To address these problems, methods and mechanisms for implementing virtual metal fill are provided. In some embodiments, a software-based approach (referred to herein as Virtual-Metal-Fill or VMF) that accounts for the effect of metal fill on extracted capacitance without explicitly including fill in the layout record is provided. As metal fill can be used extensively in a design, the benefit to the designer is a vastly simplified operation. Moreover, VMF software simplifies the operation by consolidating metal-fill pieces whenever the capacitance between the connecting conductors is unaffected.
In some embodiments, the metal-fill data is inserted into the layout record according to rules, with parameters and options supplied by the designer.
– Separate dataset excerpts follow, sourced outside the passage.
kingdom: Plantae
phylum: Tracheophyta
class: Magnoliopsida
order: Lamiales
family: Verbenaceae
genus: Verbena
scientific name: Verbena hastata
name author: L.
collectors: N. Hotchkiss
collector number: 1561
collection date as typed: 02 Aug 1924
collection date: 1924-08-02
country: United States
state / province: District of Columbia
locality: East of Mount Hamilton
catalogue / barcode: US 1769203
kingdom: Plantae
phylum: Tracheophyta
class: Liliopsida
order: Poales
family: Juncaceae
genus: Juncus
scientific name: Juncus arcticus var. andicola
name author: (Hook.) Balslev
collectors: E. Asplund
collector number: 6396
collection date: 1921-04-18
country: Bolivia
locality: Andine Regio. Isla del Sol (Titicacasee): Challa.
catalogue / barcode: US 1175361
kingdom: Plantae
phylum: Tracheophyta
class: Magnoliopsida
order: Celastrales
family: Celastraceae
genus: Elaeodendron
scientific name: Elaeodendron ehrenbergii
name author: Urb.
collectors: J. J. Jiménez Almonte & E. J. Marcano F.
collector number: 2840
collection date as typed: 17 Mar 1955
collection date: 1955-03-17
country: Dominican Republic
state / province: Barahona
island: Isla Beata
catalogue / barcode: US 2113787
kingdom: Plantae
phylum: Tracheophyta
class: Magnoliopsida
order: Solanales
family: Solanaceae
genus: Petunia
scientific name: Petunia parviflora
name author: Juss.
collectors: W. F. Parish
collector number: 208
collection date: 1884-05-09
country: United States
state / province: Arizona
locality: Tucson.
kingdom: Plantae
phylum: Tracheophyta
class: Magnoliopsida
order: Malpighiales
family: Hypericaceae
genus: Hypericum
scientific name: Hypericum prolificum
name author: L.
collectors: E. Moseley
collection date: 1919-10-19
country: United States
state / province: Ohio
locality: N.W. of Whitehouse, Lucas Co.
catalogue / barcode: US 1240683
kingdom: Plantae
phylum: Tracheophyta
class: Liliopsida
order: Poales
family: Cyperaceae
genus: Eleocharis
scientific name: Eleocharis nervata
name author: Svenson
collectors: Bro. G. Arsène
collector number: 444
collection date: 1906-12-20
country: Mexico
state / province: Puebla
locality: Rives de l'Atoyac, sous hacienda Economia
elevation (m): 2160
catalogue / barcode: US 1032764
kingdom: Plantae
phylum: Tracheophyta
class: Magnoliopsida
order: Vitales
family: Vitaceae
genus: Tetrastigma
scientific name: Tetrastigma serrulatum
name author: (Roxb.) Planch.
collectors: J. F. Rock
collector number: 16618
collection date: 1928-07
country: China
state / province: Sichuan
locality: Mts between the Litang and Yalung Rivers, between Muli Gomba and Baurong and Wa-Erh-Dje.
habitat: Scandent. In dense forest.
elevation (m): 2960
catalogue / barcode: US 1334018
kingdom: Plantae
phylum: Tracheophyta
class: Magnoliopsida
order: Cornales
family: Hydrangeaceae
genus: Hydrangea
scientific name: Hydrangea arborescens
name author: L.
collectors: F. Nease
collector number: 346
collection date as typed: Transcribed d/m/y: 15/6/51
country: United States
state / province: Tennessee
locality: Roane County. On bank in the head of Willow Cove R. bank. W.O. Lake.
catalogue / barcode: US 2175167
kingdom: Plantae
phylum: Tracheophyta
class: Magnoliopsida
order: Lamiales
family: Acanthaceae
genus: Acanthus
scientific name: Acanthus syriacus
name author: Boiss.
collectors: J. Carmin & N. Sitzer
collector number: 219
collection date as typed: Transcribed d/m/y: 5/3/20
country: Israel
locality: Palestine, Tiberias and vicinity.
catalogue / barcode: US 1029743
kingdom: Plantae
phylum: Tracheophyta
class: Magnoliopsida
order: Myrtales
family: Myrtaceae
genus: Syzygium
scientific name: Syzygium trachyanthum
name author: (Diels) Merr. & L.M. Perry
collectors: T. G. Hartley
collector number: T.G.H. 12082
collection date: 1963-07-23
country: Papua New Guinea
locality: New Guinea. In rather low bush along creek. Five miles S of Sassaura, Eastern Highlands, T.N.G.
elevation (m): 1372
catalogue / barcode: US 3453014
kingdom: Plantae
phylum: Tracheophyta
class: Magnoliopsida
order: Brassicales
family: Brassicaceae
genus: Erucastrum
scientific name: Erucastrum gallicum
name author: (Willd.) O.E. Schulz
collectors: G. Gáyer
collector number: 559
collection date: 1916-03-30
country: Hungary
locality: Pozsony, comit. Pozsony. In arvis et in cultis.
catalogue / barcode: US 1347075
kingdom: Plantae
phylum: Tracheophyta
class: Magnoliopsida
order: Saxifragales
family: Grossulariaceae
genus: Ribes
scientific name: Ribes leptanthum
The rules govern the electrical nature (fill is either grounded or floating) and the geometry (the size, shape, and density) of the fill. Extraction from this augmented layout record delivers various kinds of capacitors: between pieces of metal fill, between regular conductors, and between metal fill and regular conductors. Reduction schemes allow fill nodes to be eliminated, yielding an equivalent set of capacitors, just between regular conductors. Thus, virtual metal fill accounts for metal fill implicitly: the software provides detailed placement information and the final set of capacitors do not involve metal fill nodes. Designers need only provide parameters and choices for the fill rules and need not include metal fill nodes in subsequent simulations.
Therefore, the present approach can extract capacitance between conductors that accounts for metal fill without encumbering the designer to include it in the layout or in simulations. Prior approaches could overload an extraction system, making it impossible to get all the capacitors or otherwise, to use them effectively in simulations.